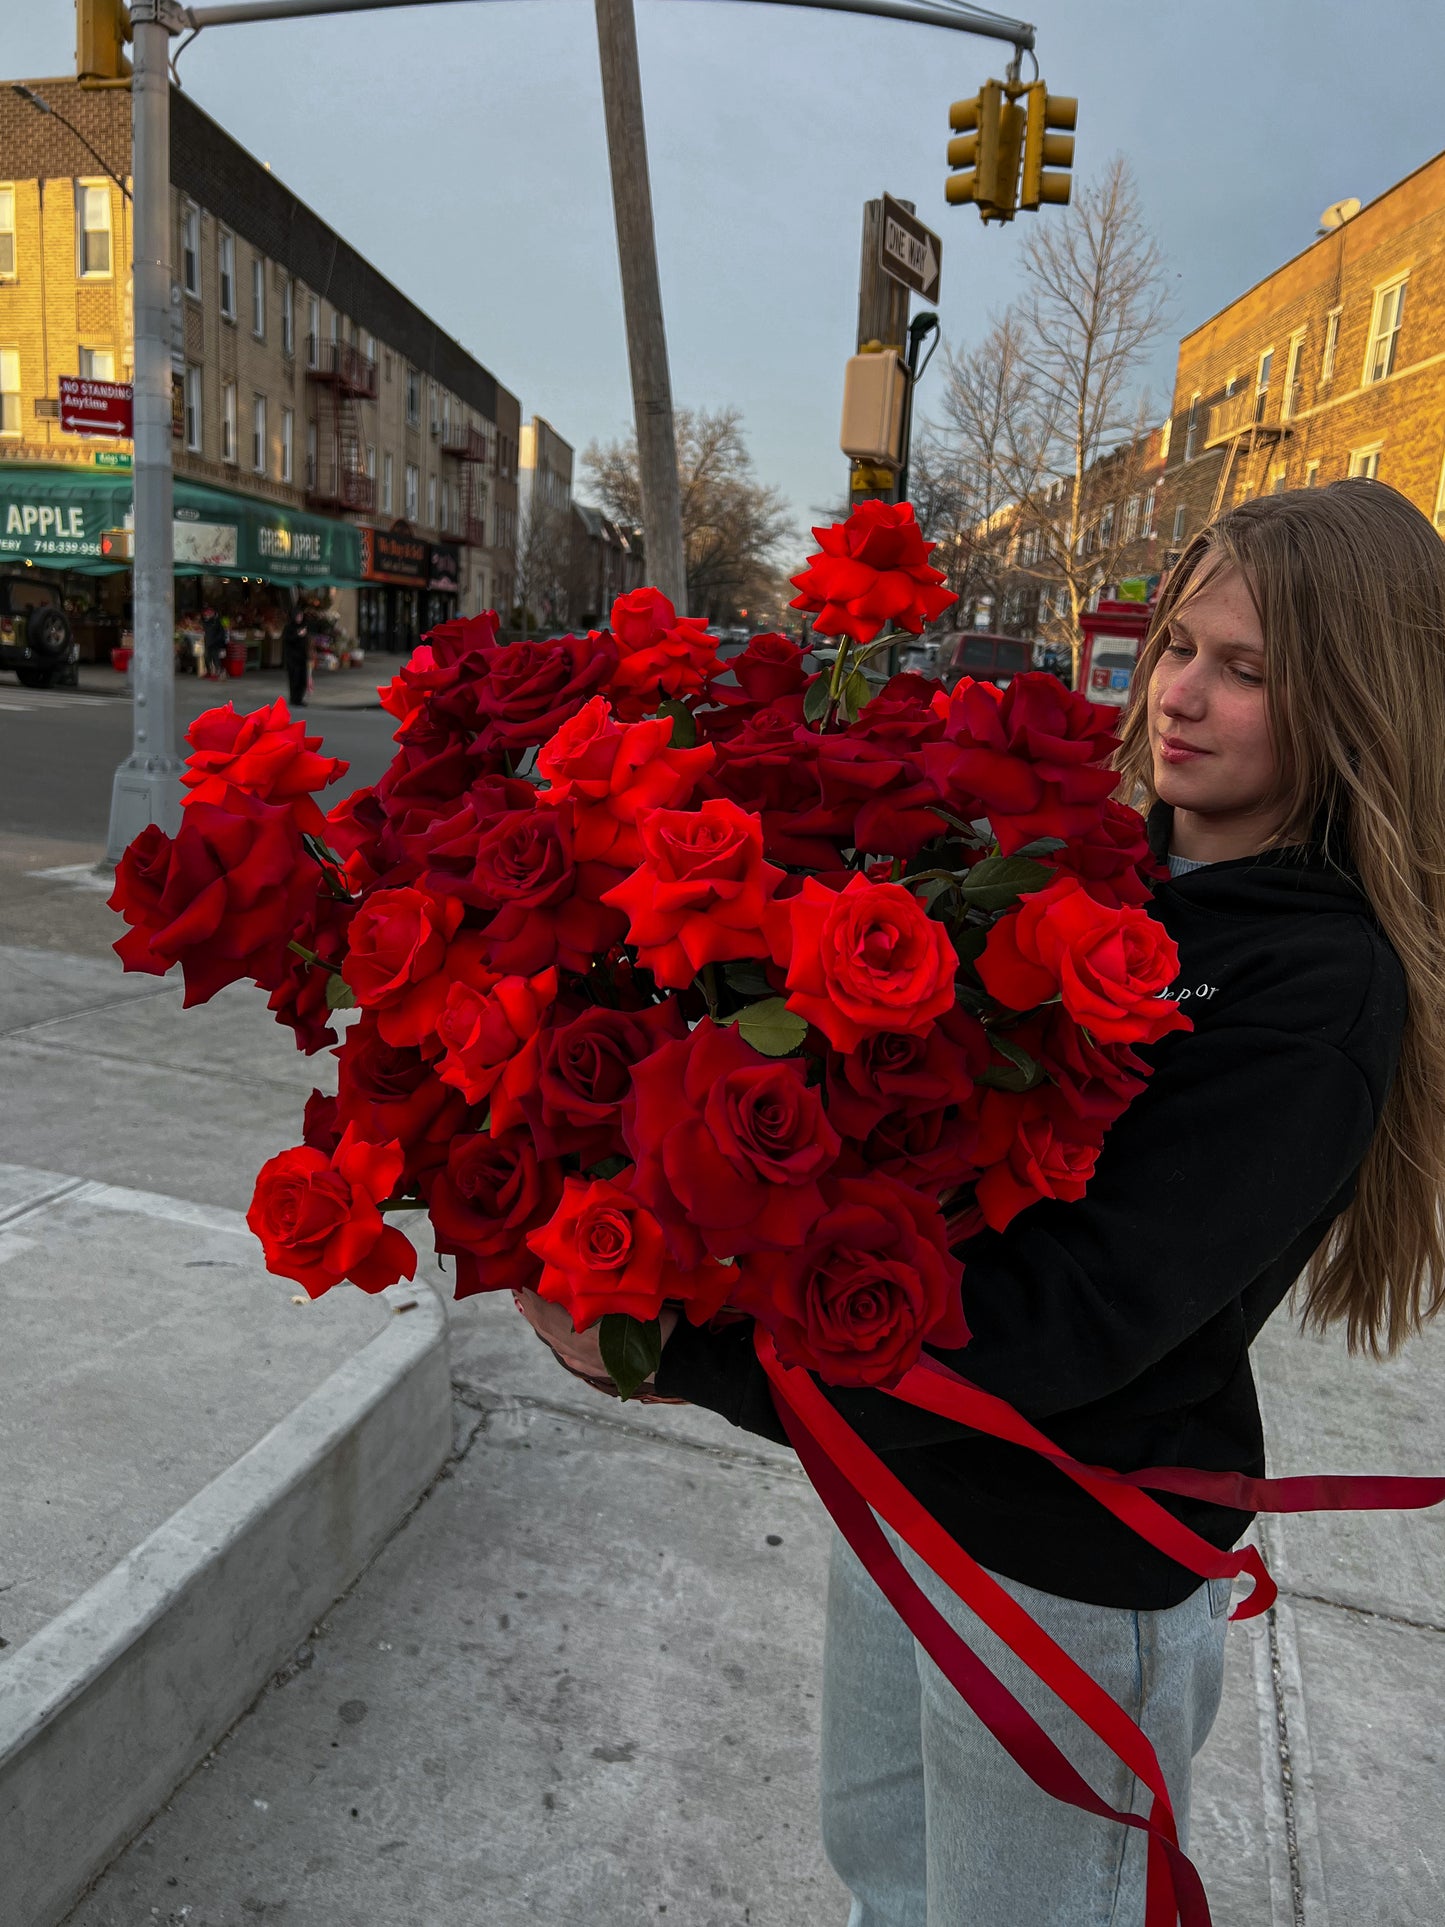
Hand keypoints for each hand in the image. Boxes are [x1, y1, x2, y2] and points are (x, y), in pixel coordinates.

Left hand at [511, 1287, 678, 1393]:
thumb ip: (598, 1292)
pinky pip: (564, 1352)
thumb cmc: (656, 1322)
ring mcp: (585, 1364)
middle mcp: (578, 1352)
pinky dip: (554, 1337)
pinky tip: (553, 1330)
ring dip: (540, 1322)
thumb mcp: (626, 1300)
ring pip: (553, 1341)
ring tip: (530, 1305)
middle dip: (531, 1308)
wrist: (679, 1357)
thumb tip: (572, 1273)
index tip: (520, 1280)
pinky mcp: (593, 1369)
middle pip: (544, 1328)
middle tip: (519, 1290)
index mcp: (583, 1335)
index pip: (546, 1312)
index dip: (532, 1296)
######
§ **How to complete this task**: Send back the entries above exactly. Skip the images.

§ **Finished task**:
Hand keypoints for each hand in the image. Boxes are [x1, y1, x2, y2] and points are (x, y), in pixel coordinates.

Left hand at [511, 1287, 678, 1393]:
thumb ip: (598, 1292)
pinky pip: (564, 1352)
thumb cmc: (656, 1322)
ring mcp: (585, 1364)
middle mcp: (578, 1352)
pinky dip: (554, 1337)
pinky tip: (553, 1330)
ring dip: (540, 1322)
thumb mcp: (626, 1300)
ring pip: (553, 1341)
ring tip: (530, 1305)
middle dip: (531, 1308)
wrist: (679, 1357)
thumb tip: (572, 1273)
index tip: (520, 1280)
pinky mcp: (593, 1369)
middle pip: (544, 1328)
middle tip: (519, 1290)
index mcp: (583, 1335)
index pip: (546, 1312)
index dip: (532, 1296)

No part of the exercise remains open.